Около девяти я сел возле автоответчика с чашкой чаю и нажал кнопку воспроизведения. Большинство сообщений строилось по одной и той же модели: от вкрадчивости к лести, от умасливания к угрозам. Такие сообщения я тут же стирал, иногда не дослушав до конца даже первое предложение. Я уже начал узнавать голоса и характерные выражения — самой настойчивой была «Шила Барроуз из "Миррор"».
Лишь несколько сообщений представляли для меня интерес. Звонила моя мать, сказала, что зайдет в одиннадцать — проверить, все ли у меня в порядке. Звонила Психея, предупреждая меня о своем визите, тоже в одиннадцать часов.
«Думаю, нам пора поговорить», — объявила Психея.
Я тут же перезвонил матери. Ситуация и без того была хуже некуда, но если бы я позволил ей устроить импровизированную пресс-конференцию на моем крыльце… Я не сомневался, что она долго и громко рассказывала бы о моих добродетелях, а затем еще дольше и громче — о моих пороках. Мне удалось по телефону убедить ее, что со мной все в порядке и что ей лучше сюда не приезжать; я обещал, что отныне буду звонить ей минимум раз в день.

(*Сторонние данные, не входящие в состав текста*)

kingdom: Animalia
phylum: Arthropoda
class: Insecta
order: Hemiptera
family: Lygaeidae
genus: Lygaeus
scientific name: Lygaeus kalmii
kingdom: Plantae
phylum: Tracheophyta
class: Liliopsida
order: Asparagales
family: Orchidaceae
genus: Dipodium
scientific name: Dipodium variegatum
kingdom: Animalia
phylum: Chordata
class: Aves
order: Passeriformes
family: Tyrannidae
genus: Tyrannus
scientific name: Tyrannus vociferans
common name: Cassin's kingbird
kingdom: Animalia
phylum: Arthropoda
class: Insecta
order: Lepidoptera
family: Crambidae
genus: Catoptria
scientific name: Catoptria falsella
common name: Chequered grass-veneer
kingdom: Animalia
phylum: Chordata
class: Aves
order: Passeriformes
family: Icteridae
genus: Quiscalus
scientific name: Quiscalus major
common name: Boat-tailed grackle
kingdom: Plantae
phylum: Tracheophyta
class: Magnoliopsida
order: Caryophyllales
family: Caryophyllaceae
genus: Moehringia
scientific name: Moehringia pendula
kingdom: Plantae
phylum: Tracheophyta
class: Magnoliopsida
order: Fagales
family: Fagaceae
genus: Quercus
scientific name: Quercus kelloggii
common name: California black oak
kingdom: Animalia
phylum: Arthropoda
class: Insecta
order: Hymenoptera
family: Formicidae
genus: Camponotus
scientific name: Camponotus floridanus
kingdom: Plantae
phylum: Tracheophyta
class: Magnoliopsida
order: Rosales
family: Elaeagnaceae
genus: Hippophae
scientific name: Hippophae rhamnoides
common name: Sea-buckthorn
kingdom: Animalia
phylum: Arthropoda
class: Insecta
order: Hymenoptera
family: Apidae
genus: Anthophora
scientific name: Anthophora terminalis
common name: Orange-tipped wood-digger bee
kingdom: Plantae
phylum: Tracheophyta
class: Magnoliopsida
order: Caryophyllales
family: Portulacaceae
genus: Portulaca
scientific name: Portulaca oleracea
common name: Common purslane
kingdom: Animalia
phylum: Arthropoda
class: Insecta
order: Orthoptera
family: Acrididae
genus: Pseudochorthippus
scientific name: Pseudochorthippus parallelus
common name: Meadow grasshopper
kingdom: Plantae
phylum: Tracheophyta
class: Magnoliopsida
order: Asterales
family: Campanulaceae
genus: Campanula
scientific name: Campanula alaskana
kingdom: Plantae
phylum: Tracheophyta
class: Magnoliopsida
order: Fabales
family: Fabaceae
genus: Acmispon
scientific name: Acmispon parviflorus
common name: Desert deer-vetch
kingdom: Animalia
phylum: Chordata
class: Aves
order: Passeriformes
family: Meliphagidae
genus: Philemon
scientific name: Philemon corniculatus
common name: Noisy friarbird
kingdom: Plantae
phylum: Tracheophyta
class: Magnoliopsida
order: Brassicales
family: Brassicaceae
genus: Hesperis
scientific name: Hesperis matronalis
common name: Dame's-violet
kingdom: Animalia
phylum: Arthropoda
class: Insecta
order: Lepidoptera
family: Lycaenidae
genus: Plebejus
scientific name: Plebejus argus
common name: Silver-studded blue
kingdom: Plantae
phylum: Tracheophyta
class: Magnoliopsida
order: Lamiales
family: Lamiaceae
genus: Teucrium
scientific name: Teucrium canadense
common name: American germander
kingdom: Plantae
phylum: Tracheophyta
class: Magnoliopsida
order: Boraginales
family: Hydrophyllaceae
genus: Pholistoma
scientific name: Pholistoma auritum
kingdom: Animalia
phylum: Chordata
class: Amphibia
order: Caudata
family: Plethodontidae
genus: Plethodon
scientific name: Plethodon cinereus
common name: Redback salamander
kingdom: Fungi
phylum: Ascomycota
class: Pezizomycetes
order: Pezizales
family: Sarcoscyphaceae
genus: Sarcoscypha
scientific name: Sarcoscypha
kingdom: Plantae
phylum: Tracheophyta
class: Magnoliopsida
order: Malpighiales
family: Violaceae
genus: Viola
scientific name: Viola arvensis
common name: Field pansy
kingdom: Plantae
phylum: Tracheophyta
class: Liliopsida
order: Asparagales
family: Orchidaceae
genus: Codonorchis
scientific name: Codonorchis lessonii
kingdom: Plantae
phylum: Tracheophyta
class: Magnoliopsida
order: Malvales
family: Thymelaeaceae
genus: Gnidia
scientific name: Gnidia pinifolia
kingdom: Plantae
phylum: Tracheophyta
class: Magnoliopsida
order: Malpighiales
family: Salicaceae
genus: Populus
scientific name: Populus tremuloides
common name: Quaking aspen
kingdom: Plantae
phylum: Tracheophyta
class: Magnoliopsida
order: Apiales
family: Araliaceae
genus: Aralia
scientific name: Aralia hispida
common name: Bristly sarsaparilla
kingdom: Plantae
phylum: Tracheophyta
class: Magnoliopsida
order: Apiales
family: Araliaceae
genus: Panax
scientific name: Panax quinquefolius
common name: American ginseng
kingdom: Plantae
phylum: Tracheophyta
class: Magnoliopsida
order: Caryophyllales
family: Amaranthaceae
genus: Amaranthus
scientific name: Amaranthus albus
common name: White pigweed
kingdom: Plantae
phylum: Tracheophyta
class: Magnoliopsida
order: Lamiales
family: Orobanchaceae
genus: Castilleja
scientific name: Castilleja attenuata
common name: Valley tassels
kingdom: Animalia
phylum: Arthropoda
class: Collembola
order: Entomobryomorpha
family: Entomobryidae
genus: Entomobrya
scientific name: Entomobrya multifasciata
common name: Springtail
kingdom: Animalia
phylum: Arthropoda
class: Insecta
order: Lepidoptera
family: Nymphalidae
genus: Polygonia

— Ты газеты хоть видел? — спросила она.
— Нет, — ответил я.
Проблему газет я решил тем единственным способом, до которого додумался — позвонил Джеймзу и попросил его купить все воскресные выпуски, привезти их к моему дому и опустить в щель почтового ящика.
— Сегодня вечером я за все заплачу тебе, — пообещал я.
— Посещение театра не отменяется? — спросил Джеймз.
— Конечно, нет.
— Ты, похоже, без ума от этой постановки, — заметил он.
— Точно, мать твою, — подтвердил я.
Джеймз прибыл через полчаса. Пока он заталкивал в щель толстые пачки газет, было слышно, как он перешучивается с журналистами. Мне даже захотелось просунуть пальцы в щель почтового ящика и коснуться его, просто чтобы ощутить руку друга.
— Так-так, — заметил кто-то из журналистов, — он нас читает, а сам с нами разговаривать не хочет.